Mixing big and small models, and using them for the appropriate task allows you to optimize cost and capability allowing you to have a much better RAG chatbot, but operated at lower costs.

Tool Series - extBrain

12 February, 2024

Tool Series - extBrain: Your External Brain for Building Another You

https://github.com/patw/ExternalBrain

In our ongoing series exploring various tools to build Generative AI applications, we present the eighth tool in the lineup: extBrain. This innovative platform allows you to tap into a powerful knowledge management system designed specifically for question answering. By leveraging advanced techniques such as Fact Synthesis and Retrieval Augmented Generation (RAG), extBrain enables efficient storage, vector storage, and precise semantic search capabilities. In this blog post, we’ll delve into the technical aspects of extBrain and how it can transform your AI application development process.

A Brief Overview of Fact Synthesis

At the core of extBrain lies its ability to break down large text articles into individual facts using Fact Synthesis. This process involves reducing textual data into a structured format (facts), making it easier for machines to understand and process information.

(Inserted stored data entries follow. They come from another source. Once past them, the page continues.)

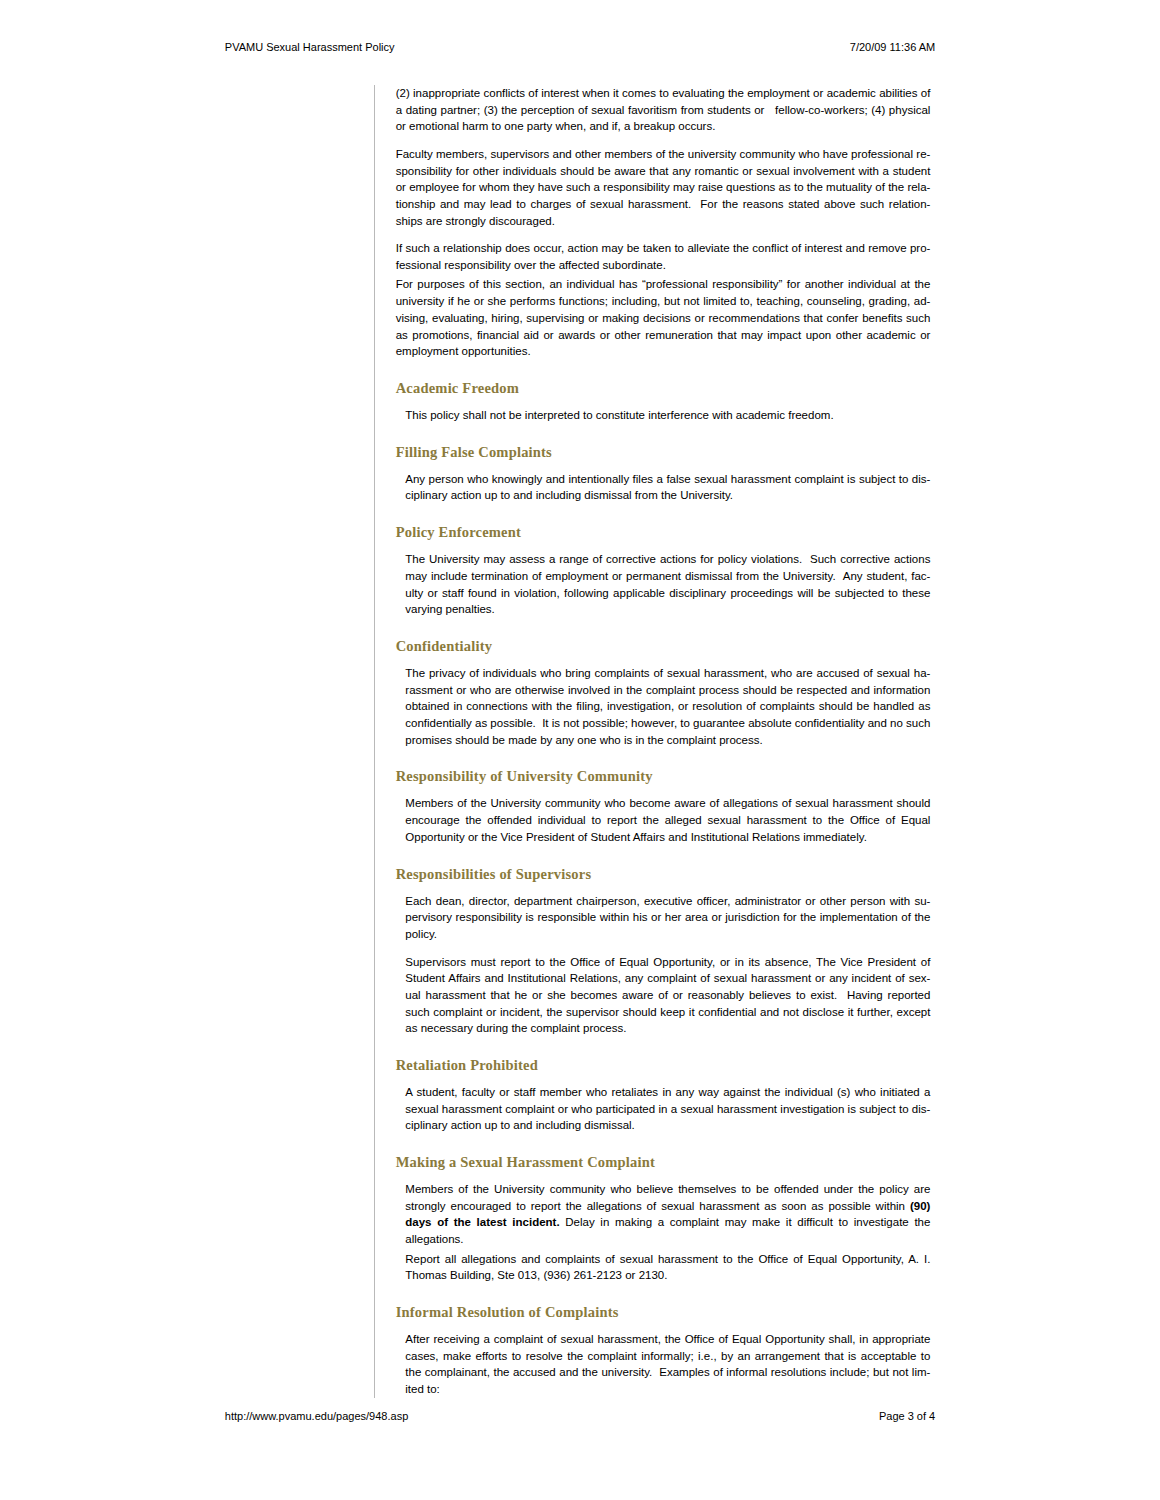PVAMU Sexual Harassment Policy
7/20/09 11:36 AM
(2) inappropriate conflicts of interest when it comes to evaluating the employment or academic abilities of a dating partner; (3) the perception of sexual favoritism from students or fellow-co-workers; (4) physical or emotional harm to one party when, and if, a breakup occurs.
Faculty members, supervisors and other members of the university community who have professional responsibility for other individuals should be aware that any romantic or sexual involvement with a student or employee for whom they have such a responsibility may raise questions as to the mutuality of the relationship and may lead to charges of sexual harassment. For the reasons stated above such relationships are strongly discouraged.
If such a relationship does occur, action may be taken to alleviate the conflict of interest and remove professional responsibility over the affected subordinate.
For purposes of this section, an individual has “professional responsibility” for another individual at the university if he or she performs functions; including, but not limited to, teaching, counseling, grading, advising, evaluating, hiring, supervising or making decisions or recommendations that confer benefits such as promotions, financial aid or awards or other remuneration that may impact upon other academic or employment opportunities.
Academic Freedom
This policy shall not be interpreted to constitute interference with academic freedom.
Filling False Complaints
Any person who knowingly and intentionally files a false sexual harassment complaint is subject to disciplinary action up to and including dismissal from the University.
Policy Enforcement
The University may assess a range of corrective actions for policy violations. Such corrective actions may include termination of employment or permanent dismissal from the University. Any student, faculty or staff found in violation, following applicable disciplinary proceedings will be subjected to these varying penalties.
Confidentiality
The privacy of individuals who bring complaints of sexual harassment, who are accused of sexual harassment or who are otherwise involved in the complaint process should be respected and information obtained in connections with the filing, investigation, or resolution of complaints should be handled as confidentially as possible. It is not possible; however, to guarantee absolute confidentiality and no such promises should be made by any one who is in the complaint process.
Responsibility of University Community
Members of the University community who become aware of allegations of sexual harassment should encourage the offended individual to report the alleged sexual harassment to the Office of Equal Opportunity or the Vice President of Student Affairs and Institutional Relations immediately.
Responsibilities of Supervisors
Each dean, director, department chairperson, executive officer, administrator or other person with supervisory responsibility is responsible within his or her area or jurisdiction for the implementation of the policy.
Supervisors must report to the Office of Equal Opportunity, or in its absence, The Vice President of Student Affairs and Institutional Relations, any complaint of sexual harassment or any incident of sexual harassment that he or she becomes aware of or reasonably believes to exist. Having reported such complaint or incident, the supervisor should keep it confidential and not disclose it further, except as necessary during the complaint process.
Retaliation Prohibited
A student, faculty or staff member who retaliates in any way against the individual (s) who initiated a sexual harassment complaint or who participated in a sexual harassment investigation is subject to disciplinary action up to and including dismissal.
Making a Sexual Harassment Complaint
Members of the University community who believe themselves to be offended under the policy are strongly encouraged to report the allegations of sexual harassment as soon as possible within (90) days of the latest incident. Delay in making a complaint may make it difficult to investigate the allegations.
Report all allegations and complaints of sexual harassment to the Office of Equal Opportunity, A. I. Thomas Building, Ste 013, (936) 261-2123 or 2130.
Informal Resolution of Complaints
After receiving a complaint of sexual harassment, the Office of Equal Opportunity shall, in appropriate cases, make efforts to resolve the complaint informally; i.e., by an arrangement that is acceptable to the complainant, the accused and the university. Examples of informal resolutions include; but not limited to:
http://www.pvamu.edu/pages/948.asp
Page 3 of 4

By storing these facts in Mongo collections alongside metadata such as the source, context, and timestamp, extBrain can provide authoritative answers based on up-to-date knowledge sources.

Grouping Facts into Semantically Relevant Chunks

One of the key advantages of using extBrain is its ability to group facts into chunks of text. This can be achieved through various methods, including fixed numbers of grouped facts or more advanced techniques like context-based grouping and semantic similarity matching. By organizing facts into relevant groups, extBrain ensures that users receive accurate responses tailored to their specific inquiries.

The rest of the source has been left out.